PROBLEM DETAILS: Working from the entries below, count every line that includes the word "Left". Return the figure alone.

SOURCE DATA:
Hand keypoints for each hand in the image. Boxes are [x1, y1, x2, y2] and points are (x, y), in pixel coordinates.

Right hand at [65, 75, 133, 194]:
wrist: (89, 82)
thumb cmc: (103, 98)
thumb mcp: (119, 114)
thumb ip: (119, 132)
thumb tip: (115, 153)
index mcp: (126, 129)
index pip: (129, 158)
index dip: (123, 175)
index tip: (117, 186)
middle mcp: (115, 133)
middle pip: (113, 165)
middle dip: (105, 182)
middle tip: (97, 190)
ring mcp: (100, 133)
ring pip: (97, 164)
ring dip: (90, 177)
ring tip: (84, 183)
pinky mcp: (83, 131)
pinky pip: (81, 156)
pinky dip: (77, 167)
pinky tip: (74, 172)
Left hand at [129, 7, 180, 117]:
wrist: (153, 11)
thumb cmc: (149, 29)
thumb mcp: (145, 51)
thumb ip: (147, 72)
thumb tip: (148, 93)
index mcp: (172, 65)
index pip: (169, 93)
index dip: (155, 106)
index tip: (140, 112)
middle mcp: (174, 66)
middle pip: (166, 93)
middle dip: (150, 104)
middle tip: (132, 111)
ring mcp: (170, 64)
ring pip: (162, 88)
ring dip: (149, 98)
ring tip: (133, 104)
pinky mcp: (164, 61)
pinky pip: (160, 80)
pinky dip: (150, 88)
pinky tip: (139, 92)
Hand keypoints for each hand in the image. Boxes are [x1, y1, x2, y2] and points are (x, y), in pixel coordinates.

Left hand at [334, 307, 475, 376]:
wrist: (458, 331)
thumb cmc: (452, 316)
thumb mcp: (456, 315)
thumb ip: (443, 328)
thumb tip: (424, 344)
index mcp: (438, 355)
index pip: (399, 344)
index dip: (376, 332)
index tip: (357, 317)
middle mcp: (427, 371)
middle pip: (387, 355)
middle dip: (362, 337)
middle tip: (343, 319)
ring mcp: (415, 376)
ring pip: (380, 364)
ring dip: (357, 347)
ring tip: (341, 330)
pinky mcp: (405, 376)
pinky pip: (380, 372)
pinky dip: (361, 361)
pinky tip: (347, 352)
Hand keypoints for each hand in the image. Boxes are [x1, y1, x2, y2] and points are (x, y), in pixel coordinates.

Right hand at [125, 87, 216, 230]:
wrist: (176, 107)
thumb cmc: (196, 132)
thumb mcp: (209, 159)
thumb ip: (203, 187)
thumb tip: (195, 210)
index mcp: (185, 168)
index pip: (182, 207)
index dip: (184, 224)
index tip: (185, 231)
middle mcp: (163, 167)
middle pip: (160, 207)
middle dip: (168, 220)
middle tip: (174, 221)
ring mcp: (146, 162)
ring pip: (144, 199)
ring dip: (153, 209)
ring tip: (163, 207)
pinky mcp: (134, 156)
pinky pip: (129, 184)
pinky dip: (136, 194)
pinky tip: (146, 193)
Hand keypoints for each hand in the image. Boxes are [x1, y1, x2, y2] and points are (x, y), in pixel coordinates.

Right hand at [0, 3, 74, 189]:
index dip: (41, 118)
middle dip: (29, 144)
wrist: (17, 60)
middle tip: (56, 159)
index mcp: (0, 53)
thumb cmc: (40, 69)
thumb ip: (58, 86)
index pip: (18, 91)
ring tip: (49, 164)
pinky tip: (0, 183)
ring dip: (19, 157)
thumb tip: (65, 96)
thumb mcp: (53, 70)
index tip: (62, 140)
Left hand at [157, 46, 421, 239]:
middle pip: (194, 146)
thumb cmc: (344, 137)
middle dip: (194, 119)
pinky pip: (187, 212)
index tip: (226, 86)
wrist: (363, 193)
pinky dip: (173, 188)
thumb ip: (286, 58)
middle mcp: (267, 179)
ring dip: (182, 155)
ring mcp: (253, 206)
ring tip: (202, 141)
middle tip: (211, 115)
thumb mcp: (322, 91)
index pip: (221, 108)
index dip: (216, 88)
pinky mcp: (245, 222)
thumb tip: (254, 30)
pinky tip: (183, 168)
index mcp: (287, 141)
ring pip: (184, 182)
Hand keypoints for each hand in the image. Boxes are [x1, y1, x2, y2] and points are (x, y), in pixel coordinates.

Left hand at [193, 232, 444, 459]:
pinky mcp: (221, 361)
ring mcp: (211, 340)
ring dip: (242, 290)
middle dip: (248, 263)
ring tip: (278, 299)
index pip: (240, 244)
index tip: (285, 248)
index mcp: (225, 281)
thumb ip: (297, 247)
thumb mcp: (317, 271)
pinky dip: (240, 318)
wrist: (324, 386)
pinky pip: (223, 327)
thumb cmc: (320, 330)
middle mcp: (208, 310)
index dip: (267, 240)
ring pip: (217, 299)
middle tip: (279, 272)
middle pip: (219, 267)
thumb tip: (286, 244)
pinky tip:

COMPLETED EXERCISE: 4